**Exercise goal:** Reproduce exactly, and exclusively, the lines from the line containing "Document page, 1241x1754 pixels." through the final line of the listing below.

**Source data:**
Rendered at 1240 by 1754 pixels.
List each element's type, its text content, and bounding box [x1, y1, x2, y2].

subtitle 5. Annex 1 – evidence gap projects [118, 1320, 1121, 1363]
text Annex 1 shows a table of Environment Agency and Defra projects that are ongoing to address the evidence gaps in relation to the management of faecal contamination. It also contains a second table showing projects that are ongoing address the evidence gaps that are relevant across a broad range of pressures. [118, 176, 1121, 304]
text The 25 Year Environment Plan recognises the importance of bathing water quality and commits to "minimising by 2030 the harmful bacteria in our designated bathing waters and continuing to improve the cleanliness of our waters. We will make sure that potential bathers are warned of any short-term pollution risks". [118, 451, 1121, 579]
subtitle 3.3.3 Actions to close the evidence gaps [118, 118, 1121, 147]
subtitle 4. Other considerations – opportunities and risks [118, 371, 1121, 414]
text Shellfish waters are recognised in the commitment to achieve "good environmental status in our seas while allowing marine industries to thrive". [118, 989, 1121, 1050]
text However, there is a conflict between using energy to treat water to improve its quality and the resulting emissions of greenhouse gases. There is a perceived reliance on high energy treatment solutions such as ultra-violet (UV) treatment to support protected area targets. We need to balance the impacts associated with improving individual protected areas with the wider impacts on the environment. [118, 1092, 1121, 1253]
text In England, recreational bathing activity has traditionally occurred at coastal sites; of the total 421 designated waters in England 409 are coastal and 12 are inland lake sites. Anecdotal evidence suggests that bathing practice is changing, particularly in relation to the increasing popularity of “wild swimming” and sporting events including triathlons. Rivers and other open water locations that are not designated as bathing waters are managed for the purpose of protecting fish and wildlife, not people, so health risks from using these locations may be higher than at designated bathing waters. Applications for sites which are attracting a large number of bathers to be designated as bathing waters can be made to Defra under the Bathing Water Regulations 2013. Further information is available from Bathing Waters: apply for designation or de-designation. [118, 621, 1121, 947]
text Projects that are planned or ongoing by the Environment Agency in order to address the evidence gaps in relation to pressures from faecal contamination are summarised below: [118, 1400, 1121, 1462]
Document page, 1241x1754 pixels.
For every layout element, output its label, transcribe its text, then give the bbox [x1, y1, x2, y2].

**Final answer:**
Document page, 1241x1754 pixels.
For every layout element, output its label, transcribe its text, then give the bbox [x1, y1, x2, y2].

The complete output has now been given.